Five books in October. An okay month, but I'm still going to have to haul eyes to make my goal of 59 books by the end of the year.
1. Poets In Their Youth - Eileen Simpson. Memoir. Eileen Simpson was married to poet John Berryman, and they were acquainted with other poets, troubled in various degrees: Delmore Schwartz, Robert Lowell, Randall Jarrell and Theodore Roethke. Because Berryman couldn't/wouldn't agree to a normal family sort of life, Simpson gave up the idea of having children and trained to be a psychotherapist. Eventually, she left Berryman, but remained on civil terms with him and his friendly rivals.
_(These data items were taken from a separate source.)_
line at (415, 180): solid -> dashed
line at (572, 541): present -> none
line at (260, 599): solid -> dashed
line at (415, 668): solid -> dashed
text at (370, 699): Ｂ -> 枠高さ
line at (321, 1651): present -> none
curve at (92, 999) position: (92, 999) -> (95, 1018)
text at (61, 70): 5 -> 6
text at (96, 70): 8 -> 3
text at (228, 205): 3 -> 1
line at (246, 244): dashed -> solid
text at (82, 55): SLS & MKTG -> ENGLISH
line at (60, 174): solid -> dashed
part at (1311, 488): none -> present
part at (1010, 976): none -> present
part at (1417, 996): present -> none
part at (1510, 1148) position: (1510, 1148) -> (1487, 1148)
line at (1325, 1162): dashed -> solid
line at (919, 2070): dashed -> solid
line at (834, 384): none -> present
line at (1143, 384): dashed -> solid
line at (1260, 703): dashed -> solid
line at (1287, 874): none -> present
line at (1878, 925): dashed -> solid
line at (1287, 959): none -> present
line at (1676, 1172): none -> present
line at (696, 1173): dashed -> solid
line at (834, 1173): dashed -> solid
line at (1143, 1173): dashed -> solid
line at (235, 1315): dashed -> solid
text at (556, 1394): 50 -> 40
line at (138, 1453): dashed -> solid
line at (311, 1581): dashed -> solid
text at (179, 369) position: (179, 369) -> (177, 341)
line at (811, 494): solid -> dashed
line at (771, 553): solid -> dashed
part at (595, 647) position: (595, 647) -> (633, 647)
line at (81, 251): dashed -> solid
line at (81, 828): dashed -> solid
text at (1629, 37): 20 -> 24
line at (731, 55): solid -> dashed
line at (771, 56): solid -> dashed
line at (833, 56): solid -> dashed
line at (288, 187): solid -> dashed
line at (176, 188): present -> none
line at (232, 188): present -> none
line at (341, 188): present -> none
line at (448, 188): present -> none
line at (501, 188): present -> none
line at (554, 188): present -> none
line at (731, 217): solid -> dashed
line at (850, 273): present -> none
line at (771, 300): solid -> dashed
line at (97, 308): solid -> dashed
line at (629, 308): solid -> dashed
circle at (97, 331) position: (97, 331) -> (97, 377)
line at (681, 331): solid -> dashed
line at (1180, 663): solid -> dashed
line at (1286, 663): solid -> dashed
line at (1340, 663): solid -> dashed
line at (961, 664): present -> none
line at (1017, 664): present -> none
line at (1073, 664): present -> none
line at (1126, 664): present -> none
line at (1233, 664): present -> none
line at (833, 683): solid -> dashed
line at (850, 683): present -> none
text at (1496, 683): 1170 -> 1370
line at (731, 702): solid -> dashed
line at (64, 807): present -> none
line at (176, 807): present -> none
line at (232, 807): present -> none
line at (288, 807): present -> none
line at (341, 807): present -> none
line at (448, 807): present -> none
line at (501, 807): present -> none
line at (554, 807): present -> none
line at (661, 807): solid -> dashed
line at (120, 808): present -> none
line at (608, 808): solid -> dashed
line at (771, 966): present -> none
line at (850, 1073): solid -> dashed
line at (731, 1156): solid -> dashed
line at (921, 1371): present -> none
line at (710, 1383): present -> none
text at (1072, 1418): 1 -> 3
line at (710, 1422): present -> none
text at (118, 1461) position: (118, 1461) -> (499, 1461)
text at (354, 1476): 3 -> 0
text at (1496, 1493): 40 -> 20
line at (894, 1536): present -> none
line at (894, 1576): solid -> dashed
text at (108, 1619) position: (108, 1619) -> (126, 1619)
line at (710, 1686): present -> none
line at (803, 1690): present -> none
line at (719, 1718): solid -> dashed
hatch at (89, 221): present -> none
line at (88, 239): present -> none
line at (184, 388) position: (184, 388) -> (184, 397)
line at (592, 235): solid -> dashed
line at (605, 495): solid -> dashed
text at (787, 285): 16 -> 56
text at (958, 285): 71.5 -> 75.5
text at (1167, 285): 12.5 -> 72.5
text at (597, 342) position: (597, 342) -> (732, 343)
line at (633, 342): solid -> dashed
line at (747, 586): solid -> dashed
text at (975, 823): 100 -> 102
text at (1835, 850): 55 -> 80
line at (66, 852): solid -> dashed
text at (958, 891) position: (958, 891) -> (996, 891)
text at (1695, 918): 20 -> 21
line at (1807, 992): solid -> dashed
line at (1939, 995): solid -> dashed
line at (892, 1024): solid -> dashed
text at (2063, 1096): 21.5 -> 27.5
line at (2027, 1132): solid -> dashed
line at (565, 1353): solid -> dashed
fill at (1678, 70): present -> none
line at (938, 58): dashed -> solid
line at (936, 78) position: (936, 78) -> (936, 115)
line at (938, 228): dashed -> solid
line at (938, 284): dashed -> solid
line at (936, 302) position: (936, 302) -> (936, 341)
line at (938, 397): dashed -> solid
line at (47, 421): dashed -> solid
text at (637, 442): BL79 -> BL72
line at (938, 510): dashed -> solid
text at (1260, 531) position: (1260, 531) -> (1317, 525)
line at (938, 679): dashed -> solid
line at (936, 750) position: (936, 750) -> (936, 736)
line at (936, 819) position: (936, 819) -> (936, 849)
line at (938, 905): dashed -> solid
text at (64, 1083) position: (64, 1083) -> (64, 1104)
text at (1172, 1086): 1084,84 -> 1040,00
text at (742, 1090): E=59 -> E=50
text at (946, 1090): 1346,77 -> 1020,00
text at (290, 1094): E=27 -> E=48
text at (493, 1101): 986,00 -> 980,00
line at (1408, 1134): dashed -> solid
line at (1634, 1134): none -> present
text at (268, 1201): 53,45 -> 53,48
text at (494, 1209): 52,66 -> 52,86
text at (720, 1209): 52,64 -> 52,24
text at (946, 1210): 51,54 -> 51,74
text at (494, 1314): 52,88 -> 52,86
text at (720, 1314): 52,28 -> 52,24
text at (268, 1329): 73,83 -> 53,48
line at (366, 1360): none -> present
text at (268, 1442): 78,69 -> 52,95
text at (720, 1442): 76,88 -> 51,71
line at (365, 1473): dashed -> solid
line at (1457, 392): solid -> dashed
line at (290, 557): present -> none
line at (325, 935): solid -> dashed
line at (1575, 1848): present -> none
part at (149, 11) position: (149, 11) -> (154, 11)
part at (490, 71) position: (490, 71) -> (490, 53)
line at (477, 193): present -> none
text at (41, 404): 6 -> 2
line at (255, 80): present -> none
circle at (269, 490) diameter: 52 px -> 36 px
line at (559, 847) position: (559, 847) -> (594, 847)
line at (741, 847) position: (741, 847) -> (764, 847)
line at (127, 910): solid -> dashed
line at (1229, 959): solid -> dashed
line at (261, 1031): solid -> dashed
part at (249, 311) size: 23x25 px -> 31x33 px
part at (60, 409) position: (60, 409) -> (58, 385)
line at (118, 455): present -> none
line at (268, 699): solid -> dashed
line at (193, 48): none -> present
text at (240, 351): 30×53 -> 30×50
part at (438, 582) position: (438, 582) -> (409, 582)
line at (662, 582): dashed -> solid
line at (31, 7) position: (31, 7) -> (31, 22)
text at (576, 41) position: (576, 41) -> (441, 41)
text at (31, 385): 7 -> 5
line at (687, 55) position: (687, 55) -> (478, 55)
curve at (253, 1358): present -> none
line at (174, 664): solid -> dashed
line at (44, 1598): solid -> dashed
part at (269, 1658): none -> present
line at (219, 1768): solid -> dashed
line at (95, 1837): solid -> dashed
As a result, Poets In Their Youth is less a gossipy tell-all than a compassionate, forgiving examination with an extra remove of having been written well past the time that she and the poets of the title were acquainted. Although she wasn't a poet, novelist and short-story writer Jean Stafford, who was married to Robert Lowell, is a fascinating presence.
2. Who Is Ruth Bader Ginsburg? - Patricia Brennan Demuth. Biography. I sought this out and read it shortly after RBG's death, and it tore me up. Ended up reading it twice. I even had a dream in which I popped in on Marty Ginsburg, and he was composing the most beautiful sonnet for RBG for their anniversary. Even in dreams, everyone is ardent about Ruth Bader Ginsburg, and why not? She was ardent about people and expressed it so clearly and lucidly through changes she made in unjust laws, not just for women, but for everyone. It will be a long time -- but please, not too long -- before the law is in such good, capable hands again.